- Opening Delimiter -
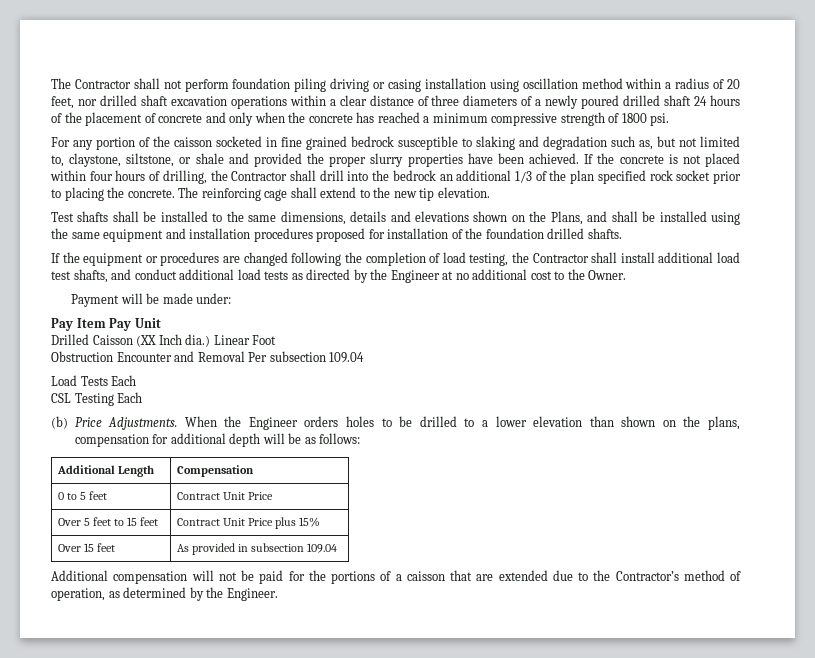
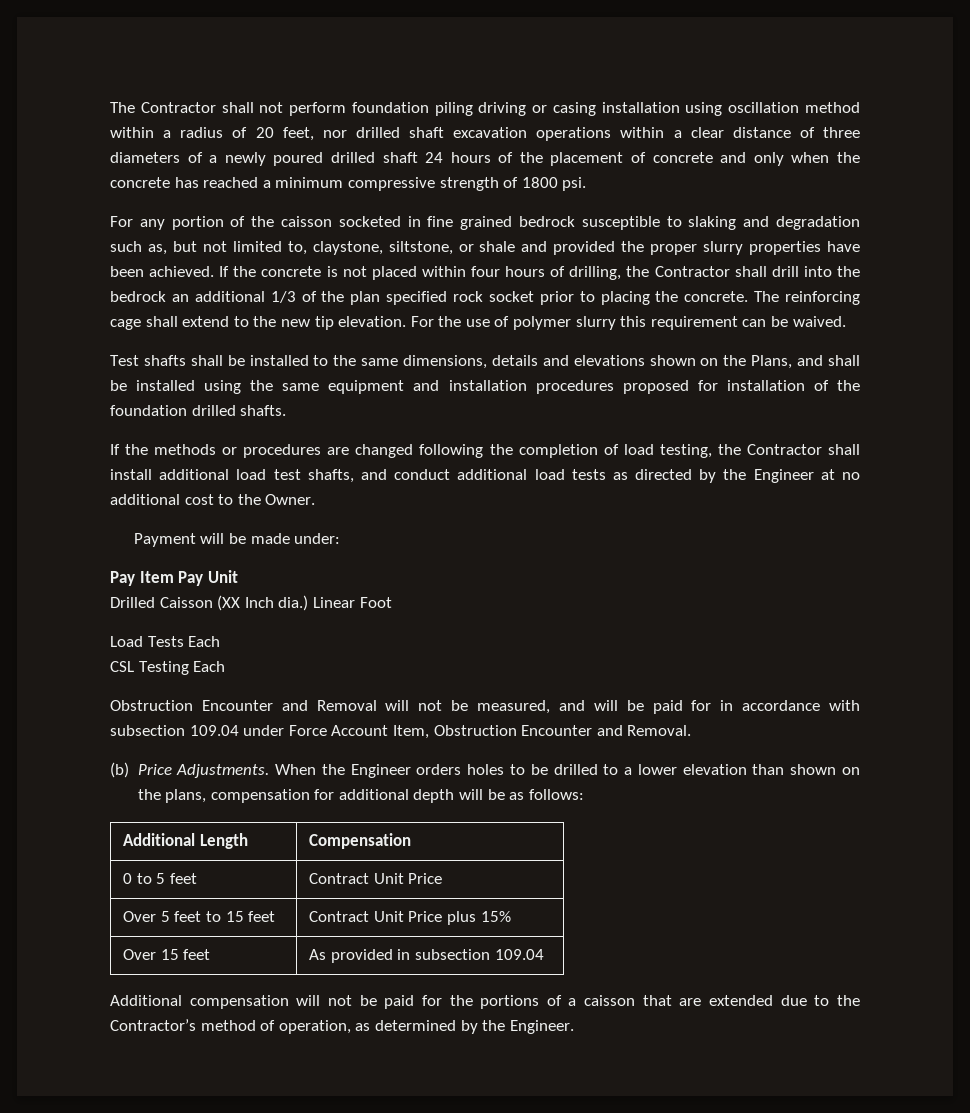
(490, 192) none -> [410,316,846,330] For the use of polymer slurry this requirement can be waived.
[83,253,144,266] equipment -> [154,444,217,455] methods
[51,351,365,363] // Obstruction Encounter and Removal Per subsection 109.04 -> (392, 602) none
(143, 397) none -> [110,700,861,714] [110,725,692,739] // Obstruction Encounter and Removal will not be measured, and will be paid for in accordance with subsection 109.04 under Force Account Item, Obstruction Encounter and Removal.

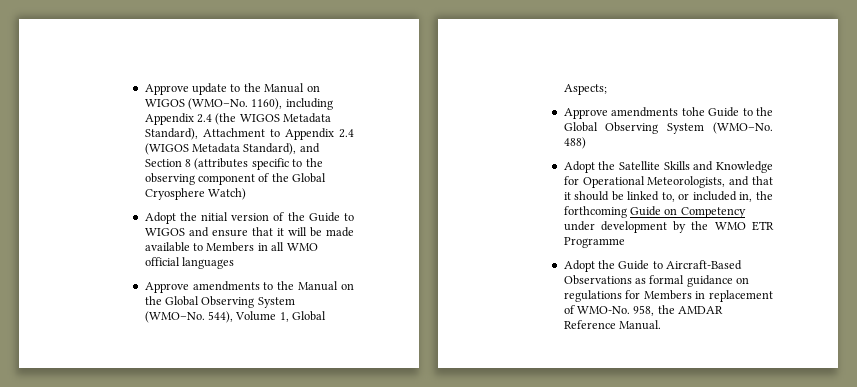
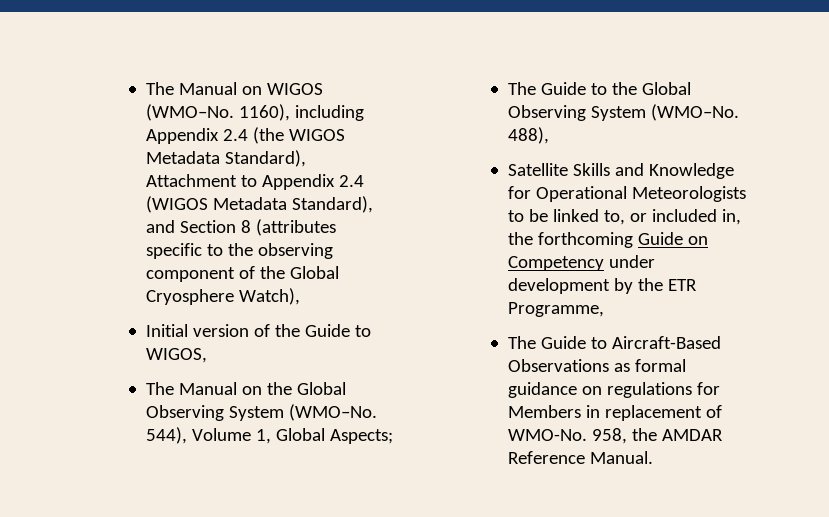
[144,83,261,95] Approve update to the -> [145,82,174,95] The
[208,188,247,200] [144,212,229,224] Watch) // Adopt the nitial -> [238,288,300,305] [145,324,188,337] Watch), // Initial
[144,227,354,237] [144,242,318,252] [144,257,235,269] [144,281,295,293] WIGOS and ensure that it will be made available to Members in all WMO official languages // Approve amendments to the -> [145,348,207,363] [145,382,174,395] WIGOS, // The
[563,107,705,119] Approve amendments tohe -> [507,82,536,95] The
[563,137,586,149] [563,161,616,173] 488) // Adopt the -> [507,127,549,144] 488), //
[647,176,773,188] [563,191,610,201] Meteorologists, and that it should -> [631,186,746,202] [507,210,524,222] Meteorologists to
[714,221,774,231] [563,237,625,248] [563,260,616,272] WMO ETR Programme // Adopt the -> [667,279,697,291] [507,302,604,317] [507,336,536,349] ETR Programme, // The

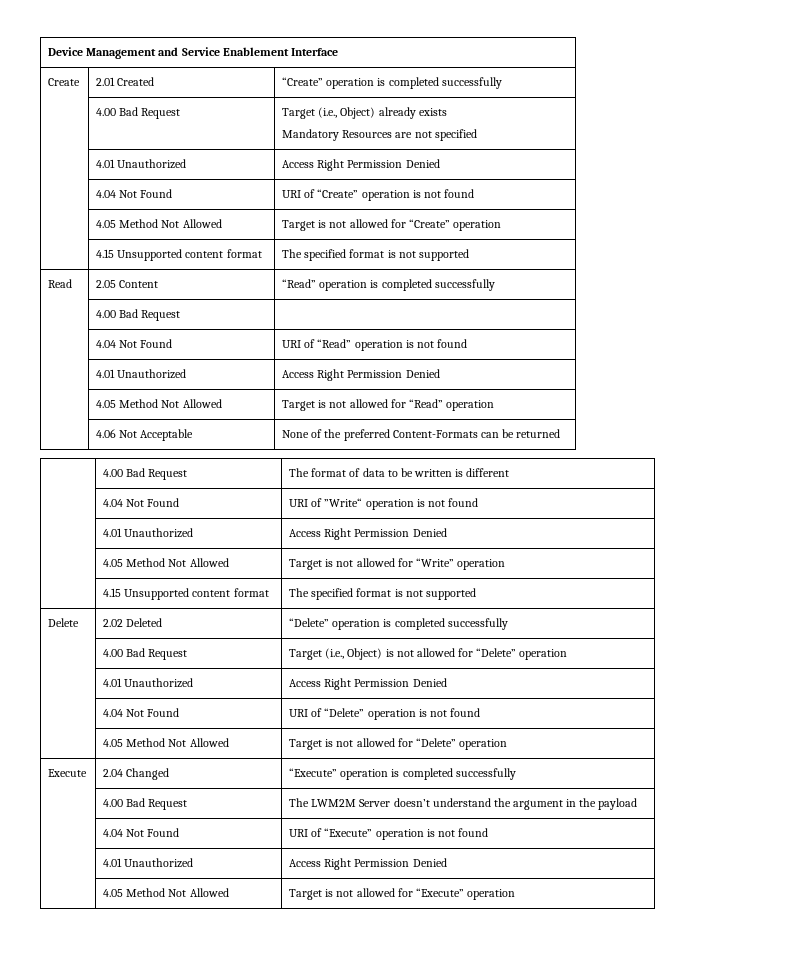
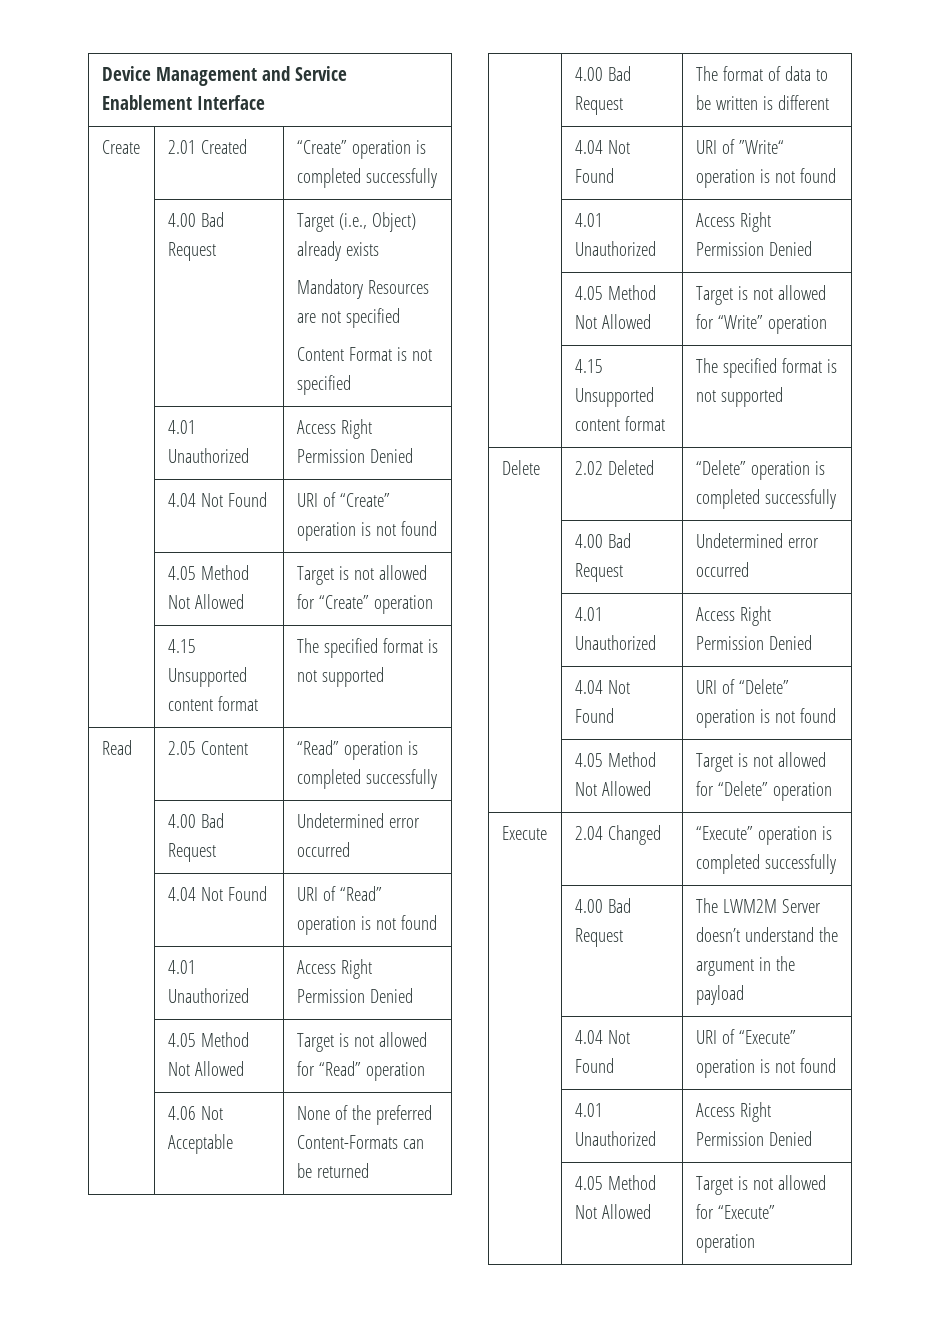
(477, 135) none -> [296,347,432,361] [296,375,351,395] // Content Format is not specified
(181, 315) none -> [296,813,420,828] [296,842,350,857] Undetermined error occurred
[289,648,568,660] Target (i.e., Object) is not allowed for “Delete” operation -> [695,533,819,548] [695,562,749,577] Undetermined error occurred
- Closing Delimiter -
→ TASK TO COMPLETE
Return the records above exactly as written. Do not include their images.

→ WRITTEN RESPONSE
(490, 192) none -> [410,316,846,330] For the use of polymer slurry this requirement can be waived.
[83,253,144,266] equipment -> [154,444,217,455] methods
[51,351,365,363] // Obstruction Encounter and Removal Per subsection 109.04 -> (392, 602) none
(143, 397) none -> [110,700,861,714] [110,725,692,739] // Obstruction Encounter and Removal will not be measured, and will be paid for in accordance with subsection 109.04 under Force Account Item, Obstruction Encounter and Removal.

[144,83,261,95] Approve update to the -> [145,82,174,95] The
[208,188,247,200] [144,212,229,224] Watch) // Adopt the nitial -> [238,288,300,305] [145,324,188,337] Watch), // Initial
[144,227,354,237] [144,242,318,252] [144,257,235,269] [144,281,295,293] WIGOS and ensure that it will be made available to Members in all WMO official languages // Approve amendments to the -> [145,348,207,363] [145,382,174,395] WIGOS, // The
[563,107,705,119] Approve amendments tohe -> [507,82,536,95] The
[563,137,586,149] [563,161,616,173] 488) // Adopt the -> [507,127,549,144] 488), //
[647,176,773,188] [563,191,610,201] Meteorologists, and that it should -> [631,186,746,202] [507,210,524,222] Meteorologists to
[714,221,774,231] [563,237,625,248] [563,260,616,272] WMO ETR Programme // Adopt the -> [667,279,697,291] [507,302,604,317] [507,336,536,349] ETR Programme, // The

(477, 135) none -> [296,347,432,361] [296,375,351,395] // Content Format is not specified
(181, 315) none -> [296,813,420,828] [296,842,350,857] Undetermined error occurred
[289,648,568,660] Target (i.e., Object) is not allowed for “Delete” operation -> [695,533,819,548] [695,562,749,577] Undetermined error occurred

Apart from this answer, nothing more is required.